Becoming one with our surroundings can be done by transcending the restrictive power of language.

Most of our engagements and interactions with the world happen in a context of seperateness. On one side, there is the ‘I’, and on the other side a recognition of ‘them’ or ‘that’. Although human experience of the external world is varied and changeable, there are seldom words to describe experiences of ‘oneness’. This is partly because language is constructed to make us understand our experiences as separate from us. As Joyce Contrucci, author of Rape of the Wild (The Women’s Press) states: “Man named himself by an act of separation from (and power over) nature and animals.” On acquiring a language, one acquires the mental dispositions implicit in it and so we are automatically tuned into a consciousness of separation. In some languages, such as those spoken by the Eskimo and American Indians, there are words that describe the quality of an experience. These languages are called holophrastic or polysynthetic, where many of the elements of a sentence or phrase are combined into one utterance and do not exist separately. ’Merwerksergerh’, for example, is a word which expresses an aspect of the complex living relationship between the native American and nature. When describing a mountain an old Indian woman said: “You come upon a place you’ve never seen before, and it has awesome beauty, everything above you, below you, around you, is so pure – that is the beauty we call merwerksergerh, and the pure person experiencing it is also merwerksergerh.”  Contrucci explains that these types of words are only possible in societies where the sense of ‘we’ is greater than the sum of individual ‘I’s’. What is being seen is not evaluated as a separate object but is one with the person who experiences it. In other words, there is no ‘I’ distinct from the pure, awesome beauty of the place. English syntax requires an agent acting upon an object and giving it value. It requires the object to be situated with respect to the agent. In this way the object is always circumstantial, literally meaning that it ‘stands around’ the agent and is separated from it by a number of parts of speech like above, below, around you.

Rudolph Steiner,father of the anthroposophical movement, spoke about knowing the world in a different way. This involves learning to observe the world actively rather than assuming that the senses are merely passive receptors of our surroundings.

Steiner describes twelve senses rather than the usual five or seven – the senses of touch, life, movement, balance, smell, taste, sight, warmth, hearing, speech, thinking and the sense of ‘I’. In order to transcend the restrictions posed by language and to react in a more complete and holistic way with our surroundings he suggests practicing honing in on one of the senses. Naturally, the intellect always combines all the senses, and it takes some concentration to ‘suggest away’ the others. For example, when giving attention to the sense of touch, you find there is a very active side to this feeling. With the sense of touch, we feel or connect with the world. We discover a boundary, a separation. We discover where we end and something else begins, we see that things are different from our body and so we discover ourselves.
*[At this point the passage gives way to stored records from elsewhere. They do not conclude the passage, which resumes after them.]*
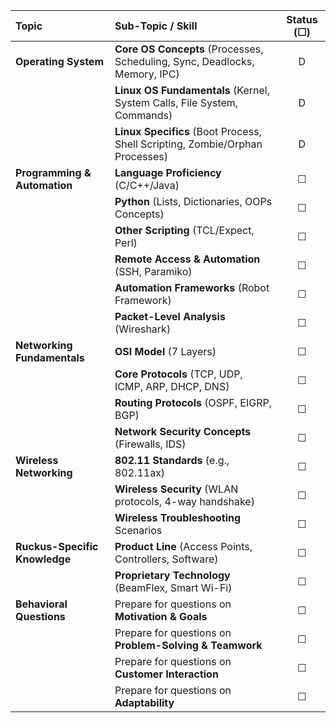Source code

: 
| Topic                         | Sub-Topic / Skill                                                            | Status (☐) |
| :---------------------------- | :--------------------------------------------------------------------------- | :--------: |
| **Operating System**          | **Core OS Concepts** (Processes, Scheduling, Sync, Deadlocks, Memory, IPC)   |     D      |
|                               | **Linux OS Fundamentals** (Kernel, System Calls, File System, Commands)      |     D      |
|                               | **Linux Specifics** (Boot Process, Shell Scripting, Zombie/Orphan Processes) |     D      |
| **Programming & Automation**  | **Language Proficiency** (C/C++/Java)                                        |     ☐      |
|                               | **Python** (Lists, Dictionaries, OOPs Concepts)                              |     ☐      |
|                               | **Other Scripting** (TCL/Expect, Perl)                                       |     ☐      |
|                               | **Remote Access & Automation** (SSH, Paramiko)                               |     ☐      |
|                               | **Automation Frameworks** (Robot Framework)                                  |     ☐      |
|                               | **Packet-Level Analysis** (Wireshark)                                        |     ☐      |
| **Networking Fundamentals**   | **OSI Model** (7 Layers)                                                     |     ☐      |
|                               | **Core Protocols** (TCP, UDP, ICMP, ARP, DHCP, DNS)                          |     ☐      |
|                               | **Routing Protocols** (OSPF, EIGRP, BGP)                                     |     ☐      |
|                               | **Network Security Concepts** (Firewalls, IDS)                               |     ☐      |
| **Wireless Networking**       | **802.11 Standards** (e.g., 802.11ax)                                        |     ☐      |
|                               | **Wireless Security** (WLAN protocols, 4-way handshake)                      |     ☐      |
|                               | **Wireless Troubleshooting** Scenarios                                       |     ☐      |
| **Ruckus-Specific Knowledge** | **Product Line** (Access Points, Controllers, Software)                      |     ☐      |
|                               | **Proprietary Technology** (BeamFlex, Smart Wi-Fi)                           |     ☐      |
| **Behavioral Questions**      | Prepare for questions on **Motivation & Goals**                              |     ☐      |
|                               | Prepare for questions on **Problem-Solving & Teamwork**                      |     ☐      |
|                               | Prepare for questions on **Customer Interaction**                            |     ☐      |
|                               | Prepare for questions on **Adaptability**                                    |     ☐      |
But there is an inconsistency to the sense of touch. Although one can feel, for example, that a tree trunk is hard one can also feel its enormity and beauty. Alternately while feeling excluded from the outside world (being distinct from what we are touching) when focusing on touch we are also brought into intimacy with the world. To go deeper into the intimacy requires taking the impression of sensing and keeping it vitally alive. This requires that the heart travel through the sense of touch, adding love. When this happens the tree is transformed, not just for the one touching it, but in itself. Conscious projection brings the heart into the tree. Robert Sardello author of Facing the World with Soul (Lindisfarne Press) explains: “We cannot say we have just added something subjective or projected something onto the tree that is not there, but rather that, through touch, we have united with the tree, discovering more of what is actually there. This way of relating through the heart is the difference between knowing for oneself and knowing it in itself, realizing that we are an aspect of everything in the world, so that through this mode of knowing the things of the world, we also know ourselves.”